The very thought still gives 23-year-old Rupesh Pawar a light shudder.
On Sunday evening, the Byculla resident was watching television at his one-room home at Patanwalla Road when he saw a snake slithering on the floor of his house.
He realised that the baby serpent was the highly poisonous Russell’s Viper.
“It’s not a new thing for me. I used to catch snakes in this area during monsoon,” said Pawar. “I will hand it over to the authorities.”
Pawar said people had seen snakes crawling out of the zoo as the authorities dump garbage behind the slums.
Social worker Mahendra Gawde threatened that locals would protest if the zoo authorities did not take steps to ensure that wild animals stay within the zoo premises.

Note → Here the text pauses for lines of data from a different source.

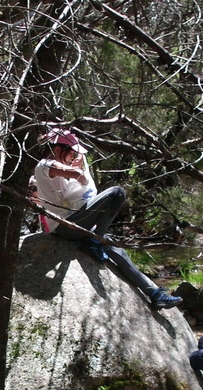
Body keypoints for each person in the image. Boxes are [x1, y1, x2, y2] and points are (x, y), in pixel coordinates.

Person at [34, 128, 182, 310]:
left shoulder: (58, 166)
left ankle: (154, 293)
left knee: (118, 252)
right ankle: (95, 241)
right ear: (57, 150)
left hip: (77, 222)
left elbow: (79, 188)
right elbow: (79, 177)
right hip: (64, 226)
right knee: (116, 193)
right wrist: (78, 167)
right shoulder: (44, 165)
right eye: (71, 151)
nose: (73, 155)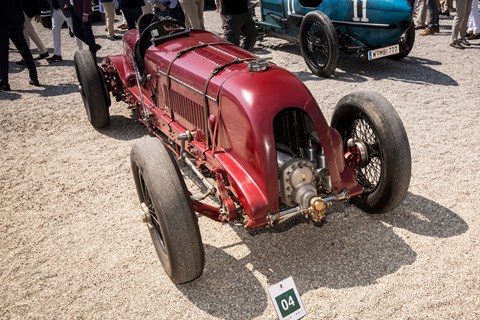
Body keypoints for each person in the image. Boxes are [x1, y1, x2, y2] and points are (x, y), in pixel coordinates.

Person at [0, 0, 40, 91]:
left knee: (2, 54)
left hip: (1, 23)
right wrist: (21, 20)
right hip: (15, 19)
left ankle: (4, 82)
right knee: (24, 50)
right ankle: (34, 77)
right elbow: (19, 4)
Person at [17, 0, 50, 65]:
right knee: (31, 33)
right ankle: (43, 51)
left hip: (26, 11)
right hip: (23, 11)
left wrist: (37, 13)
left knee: (24, 35)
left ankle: (26, 58)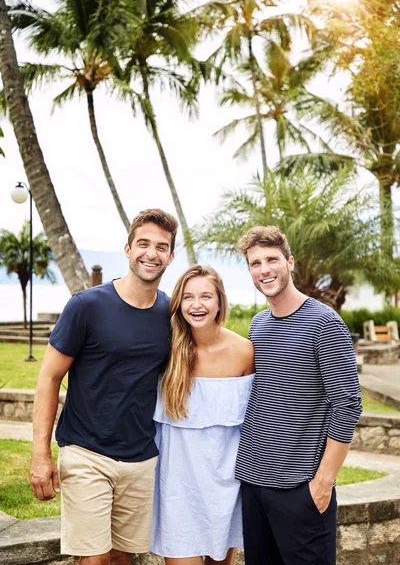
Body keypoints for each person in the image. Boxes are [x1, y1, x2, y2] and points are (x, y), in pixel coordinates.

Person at [29, 208, 178, 565]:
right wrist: (40, 455)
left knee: (122, 558)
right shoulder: (86, 306)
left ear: (170, 257)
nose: (151, 253)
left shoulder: (172, 314)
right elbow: (49, 377)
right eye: (143, 243)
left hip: (141, 458)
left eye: (161, 247)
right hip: (86, 453)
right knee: (93, 560)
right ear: (127, 249)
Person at [235, 226, 362, 565]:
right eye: (255, 263)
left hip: (300, 488)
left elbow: (348, 404)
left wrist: (323, 482)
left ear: (289, 262)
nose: (264, 269)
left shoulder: (325, 324)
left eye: (272, 259)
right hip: (253, 482)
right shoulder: (257, 325)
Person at [151, 264, 254, 565]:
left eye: (206, 296)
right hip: (176, 485)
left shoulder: (245, 351)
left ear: (220, 301)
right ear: (178, 303)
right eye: (188, 297)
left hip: (227, 483)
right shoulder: (166, 350)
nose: (197, 305)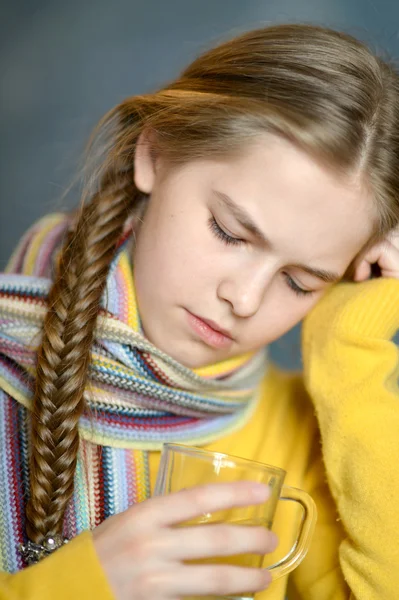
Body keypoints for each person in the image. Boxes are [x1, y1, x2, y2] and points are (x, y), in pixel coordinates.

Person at [0, 22, 399, 600]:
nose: (245, 299)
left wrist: (351, 342)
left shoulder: (306, 434)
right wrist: (80, 585)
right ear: (154, 154)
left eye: (300, 281)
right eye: (229, 232)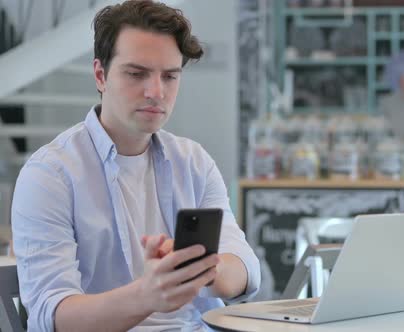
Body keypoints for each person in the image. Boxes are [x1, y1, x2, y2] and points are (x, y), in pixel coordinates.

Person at [11, 1, 260, 331]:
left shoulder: (194, 162)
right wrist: (147, 295)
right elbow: (52, 317)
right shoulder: (49, 174)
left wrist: (201, 269)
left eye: (170, 76)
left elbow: (245, 270)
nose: (156, 92)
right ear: (101, 75)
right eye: (136, 73)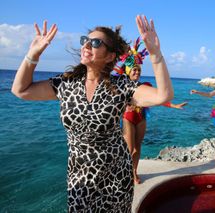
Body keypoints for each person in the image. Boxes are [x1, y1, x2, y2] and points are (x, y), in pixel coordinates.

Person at [11, 16, 173, 212]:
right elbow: (20, 90)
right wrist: (33, 54)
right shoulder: (66, 84)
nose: (86, 45)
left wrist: (155, 54)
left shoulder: (121, 86)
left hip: (116, 175)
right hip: (80, 177)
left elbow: (163, 95)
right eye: (85, 41)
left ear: (110, 56)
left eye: (95, 43)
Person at [115, 37, 187, 184]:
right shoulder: (120, 86)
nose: (137, 72)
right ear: (128, 71)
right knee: (129, 149)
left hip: (141, 117)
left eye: (138, 70)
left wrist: (174, 106)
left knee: (137, 147)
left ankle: (134, 172)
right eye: (134, 70)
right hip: (127, 118)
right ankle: (123, 172)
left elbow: (157, 99)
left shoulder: (145, 85)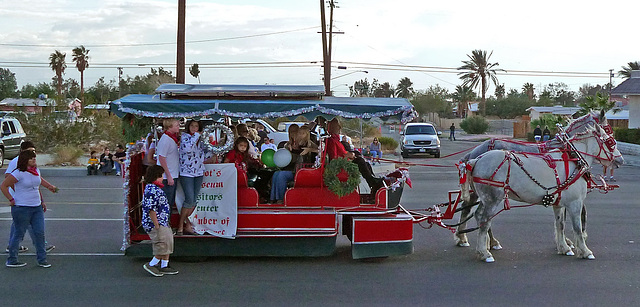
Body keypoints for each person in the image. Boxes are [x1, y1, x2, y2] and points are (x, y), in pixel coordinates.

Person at [2, 150, 56, 268]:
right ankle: (12, 259)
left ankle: (42, 259)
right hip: (22, 207)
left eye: (34, 158)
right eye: (31, 158)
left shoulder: (36, 171)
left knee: (39, 232)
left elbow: (38, 183)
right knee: (18, 234)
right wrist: (11, 199)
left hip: (36, 207)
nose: (34, 160)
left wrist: (47, 191)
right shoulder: (18, 173)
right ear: (25, 160)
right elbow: (4, 186)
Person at [326, 118, 384, 195]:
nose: (340, 128)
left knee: (366, 163)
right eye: (338, 126)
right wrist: (347, 156)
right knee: (360, 161)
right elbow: (334, 157)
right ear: (333, 127)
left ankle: (372, 182)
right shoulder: (332, 141)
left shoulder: (335, 139)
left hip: (346, 159)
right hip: (341, 164)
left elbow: (343, 151)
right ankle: (372, 182)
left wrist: (350, 154)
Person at [141, 165, 178, 276]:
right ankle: (152, 264)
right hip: (156, 222)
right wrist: (156, 225)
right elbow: (151, 209)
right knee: (161, 243)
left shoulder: (156, 189)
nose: (162, 178)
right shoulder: (151, 190)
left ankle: (164, 265)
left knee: (168, 241)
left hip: (163, 221)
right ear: (155, 176)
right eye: (161, 176)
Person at [270, 126, 318, 203]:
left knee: (281, 175)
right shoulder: (291, 144)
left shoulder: (309, 143)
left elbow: (319, 150)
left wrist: (309, 150)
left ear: (307, 134)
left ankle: (281, 199)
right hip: (292, 168)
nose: (300, 135)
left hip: (301, 170)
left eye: (303, 134)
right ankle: (273, 198)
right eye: (299, 133)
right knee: (276, 174)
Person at [178, 120, 209, 235]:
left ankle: (188, 224)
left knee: (194, 200)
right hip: (186, 172)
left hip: (199, 172)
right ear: (188, 126)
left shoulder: (200, 139)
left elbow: (205, 153)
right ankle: (181, 224)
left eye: (196, 126)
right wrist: (196, 136)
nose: (194, 128)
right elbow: (187, 149)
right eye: (192, 125)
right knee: (189, 199)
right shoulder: (185, 137)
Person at [157, 118, 181, 213]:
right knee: (167, 202)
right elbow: (161, 158)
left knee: (170, 201)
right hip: (167, 176)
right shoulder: (166, 140)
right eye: (177, 126)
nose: (178, 127)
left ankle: (166, 223)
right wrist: (169, 175)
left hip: (172, 174)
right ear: (170, 127)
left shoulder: (170, 139)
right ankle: (165, 224)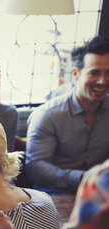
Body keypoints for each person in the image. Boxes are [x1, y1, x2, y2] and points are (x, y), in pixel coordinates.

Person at [25, 35, 109, 192]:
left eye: (108, 73)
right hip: (53, 196)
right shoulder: (47, 114)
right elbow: (35, 167)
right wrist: (82, 178)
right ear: (76, 74)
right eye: (94, 73)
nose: (103, 81)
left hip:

“We will launch a search operation in the area,” said Deputy Municipal Commissioner (Zoo) Chandrashekhar Rokde.
Rokde, however, was unable to identify the serpent. “This python is not poisonous,” he said, refering to the Russell’s Viper.
Sunish Subramaniam of the Plant and Animal Welfare Society identified the serpent as a Russell’s Viper. “It is highly poisonous,” he said.
Snakes are usually spotted around in Borivli and Goregaon in the western subrubs and Malabar Hill in south Mumbai.
During monsoon, professional snake-catchers claimed to have rescued between 400 and 450 snakes.